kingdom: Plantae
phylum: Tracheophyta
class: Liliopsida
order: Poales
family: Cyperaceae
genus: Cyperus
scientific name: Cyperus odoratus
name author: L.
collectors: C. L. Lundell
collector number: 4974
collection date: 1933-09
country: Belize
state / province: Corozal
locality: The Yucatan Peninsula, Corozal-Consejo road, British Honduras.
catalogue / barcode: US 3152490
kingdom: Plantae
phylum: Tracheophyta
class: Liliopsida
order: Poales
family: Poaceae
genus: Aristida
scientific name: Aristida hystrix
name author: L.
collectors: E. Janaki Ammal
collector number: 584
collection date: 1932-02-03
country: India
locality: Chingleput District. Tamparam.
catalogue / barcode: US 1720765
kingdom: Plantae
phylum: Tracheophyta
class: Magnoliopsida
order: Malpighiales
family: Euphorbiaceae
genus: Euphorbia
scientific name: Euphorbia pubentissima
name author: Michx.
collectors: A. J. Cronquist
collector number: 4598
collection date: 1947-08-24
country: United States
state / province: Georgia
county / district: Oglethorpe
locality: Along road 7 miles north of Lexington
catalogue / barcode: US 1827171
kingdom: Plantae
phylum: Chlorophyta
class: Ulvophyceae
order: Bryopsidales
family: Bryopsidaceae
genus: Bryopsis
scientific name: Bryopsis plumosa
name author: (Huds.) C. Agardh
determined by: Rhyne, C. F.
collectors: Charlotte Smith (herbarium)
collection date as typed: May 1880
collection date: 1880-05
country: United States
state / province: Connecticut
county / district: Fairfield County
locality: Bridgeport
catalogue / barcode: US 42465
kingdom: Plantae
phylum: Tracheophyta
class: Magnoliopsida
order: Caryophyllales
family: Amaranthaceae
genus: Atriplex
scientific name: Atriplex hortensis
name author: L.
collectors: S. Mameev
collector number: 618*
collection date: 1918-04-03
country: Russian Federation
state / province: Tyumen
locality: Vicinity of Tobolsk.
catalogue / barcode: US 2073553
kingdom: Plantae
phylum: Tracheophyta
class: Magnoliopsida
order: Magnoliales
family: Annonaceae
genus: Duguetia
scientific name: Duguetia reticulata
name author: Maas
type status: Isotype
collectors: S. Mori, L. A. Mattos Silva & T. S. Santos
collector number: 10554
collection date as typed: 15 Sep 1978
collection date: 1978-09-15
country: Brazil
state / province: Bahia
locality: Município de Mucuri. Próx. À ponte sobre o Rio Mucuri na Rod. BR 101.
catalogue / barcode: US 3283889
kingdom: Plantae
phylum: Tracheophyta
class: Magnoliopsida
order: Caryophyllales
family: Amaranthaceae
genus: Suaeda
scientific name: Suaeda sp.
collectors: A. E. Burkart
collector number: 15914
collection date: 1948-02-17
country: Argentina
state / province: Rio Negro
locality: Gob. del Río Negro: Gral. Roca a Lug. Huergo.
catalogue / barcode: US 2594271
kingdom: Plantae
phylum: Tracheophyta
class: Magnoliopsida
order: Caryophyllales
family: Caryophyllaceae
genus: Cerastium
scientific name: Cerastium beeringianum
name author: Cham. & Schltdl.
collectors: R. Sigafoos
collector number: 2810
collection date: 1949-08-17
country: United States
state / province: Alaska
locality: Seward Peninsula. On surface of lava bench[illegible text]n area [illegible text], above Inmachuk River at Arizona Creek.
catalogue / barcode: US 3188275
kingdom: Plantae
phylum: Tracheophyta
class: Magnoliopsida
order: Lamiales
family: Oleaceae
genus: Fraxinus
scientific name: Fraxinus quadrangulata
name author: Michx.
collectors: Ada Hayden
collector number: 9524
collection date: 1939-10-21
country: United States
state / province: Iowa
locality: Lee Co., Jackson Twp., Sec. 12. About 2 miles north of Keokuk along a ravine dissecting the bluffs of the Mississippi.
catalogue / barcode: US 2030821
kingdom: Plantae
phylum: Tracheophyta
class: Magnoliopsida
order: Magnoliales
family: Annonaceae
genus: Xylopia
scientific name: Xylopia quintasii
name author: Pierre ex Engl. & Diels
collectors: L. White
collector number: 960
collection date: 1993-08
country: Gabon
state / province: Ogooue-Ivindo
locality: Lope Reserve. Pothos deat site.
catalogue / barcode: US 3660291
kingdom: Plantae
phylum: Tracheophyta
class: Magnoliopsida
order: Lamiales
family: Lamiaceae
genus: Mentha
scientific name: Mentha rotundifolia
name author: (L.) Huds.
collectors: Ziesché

* Short exercise: Can you revise all the entries above so that "catalogue" becomes "catalog" and nothing else changes?

* Solution below:
kingdom: Plantae
phylum: Tracheophyta
class: Liliopsida
order: Poales
family: Cyperaceae
genus: Cyperus
scientific name: Cyperus odoratus
name author: L.
collectors: C. L. Lundell
collector number: 4974
collection date: 1933-09
country: Belize
state / province: Corozal
locality: The Yucatan Peninsula, Corozal-Consejo road, British Honduras.
catalog / barcode: US 3152490
kingdom: Plantae
phylum: Tracheophyta
class: Liliopsida
order: Poales
family: Poaceae
genus: Aristida
scientific name: Aristida hystrix
name author: L.
collectors: E. Janaki Ammal
collector number: 584
collection date: 1932-02-03
country: India
locality: Chingleput District. Tamparam.
catalog / barcode: US 1720765
kingdom: Plantae
phylum: Tracheophyta
class: Magnoliopsida
order: Malpighiales
family: Euphorbiaceae
genus: Euphorbia
scientific name: Euphorbia pubentissima
name author: Michx.
collectors: A. J. Cronquist
collector number: 4598
collection date: 1947-08-24
country: United States
state / province: Georgia
county / district: Oglethorpe
locality: Along road 7 miles north of Lexington
catalog / barcode: US 1827171
kingdom: Plantae
phylum: Chlorophyta
class: Ulvophyceae
order: Bryopsidales
family: Bryopsidaceae
genus: Bryopsis
scientific name: Bryopsis plumosa
name author: (Huds.) C. Agardh
determined by: Rhyne, C. F.
collectors: Charlotte Smith (herbarium)
collection date as typed: May 1880
collection date: 1880-05
country: United States
state / province: Connecticut
county / district: Fairfield County
locality: Bridgeport
catalog / barcode: US 42465
kingdom: Plantae
phylum: Tracheophyta
class: Magnoliopsida
order: Caryophyllales
family: Amaranthaceae
genus: Atriplex
scientific name: Atriplex hortensis
name author: L.
collectors: S. Mameev
collector number: 618*
collection date: 1918-04-03
country: Russian Federation
state / province: Tyumen
locality: Vicinity of Tobolsk.
catalog / barcode: US 2073553
kingdom: Plantae
phylum: Tracheophyta
class: Magnoliopsida
order: Magnoliales
family: Annonaceae
genus: Duguetia
scientific name: Duguetia reticulata
name author: Maas
type status: Isotype
collectors: S. Mori, L. A. Mattos Silva & T. S. Santos
collector number: 10554
collection date as typed: 15 Sep 1978
collection date: 1978-09-15
country: Brazil
state / province: Bahia
locality: Município de Mucuri. Próx. À ponte sobre o Rio Mucuri na Rod. BR 101.
catalog / barcode: US 3283889
kingdom: Plantae
phylum: Tracheophyta
class: Magnoliopsida
order: Caryophyllales
family: Amaranthaceae
genus: Suaeda
scientific name: Suaeda sp.
collectors: A. E. Burkart
collector number: 15914
collection date: 1948-02-17
country: Argentina
state / province: Rio Negro
locality: Gob. del Río Negro: Gral. Roca a Lug. Huergo.
catalog / barcode: US 2594271
kingdom: Plantae
phylum: Tracheophyta
class: Magnoliopsida
order: Caryophyllales
family: Caryophyllaceae
genus: Cerastium
scientific name: Cerastium beeringianum
name author: Cham. & Schltdl.
collectors: R. Sigafoos
collector number: 2810
collection date: 1949-08-17
country: United States
state / province: Alaska
locality: Seward Peninsula. On surface of lava bench[illegible text]n area [illegible text], above Inmachuk River at Arizona Creek.
catalog / barcode: US 3188275
kingdom: Plantae
phylum: Tracheophyta
class: Magnoliopsida
order: Lamiales
family: Oleaceae
genus: Fraxinus
scientific name: Fraxinus quadrangulata
name author: Michx.
collectors: Ada Hayden
collector number: 9524
collection date: 1939-10-21
country: United States
state / province: Iowa
locality: Lee Co., Jackson Twp., Sec. 12. About 2 miles north of Keokuk along a ravine dissecting the bluffs of the Mississippi.
catalog / barcode: US 2030821
kingdom: Plantae
phylum: Tracheophyta
class: Magnoliopsida
order: Magnoliales
family: Annonaceae
genus: Xylopia
scientific name: Xylopia quintasii
name author: Pierre ex Engl. & Diels
collectors: L. White
collector number: 960
collection date: 1993-08
country: Gabon
state / province: Ogooue-Ivindo
locality: Lope Reserve. Pothos deat site.
catalog / barcode: US 3660291
kingdom: Plantae
phylum: Tracheophyta
class: Magnoliopsida
order: Lamiales
family: Lamiaceae
genus: Mentha
scientific name: Mentha rotundifolia
name author: (L.) Huds.
collectors: Ziesché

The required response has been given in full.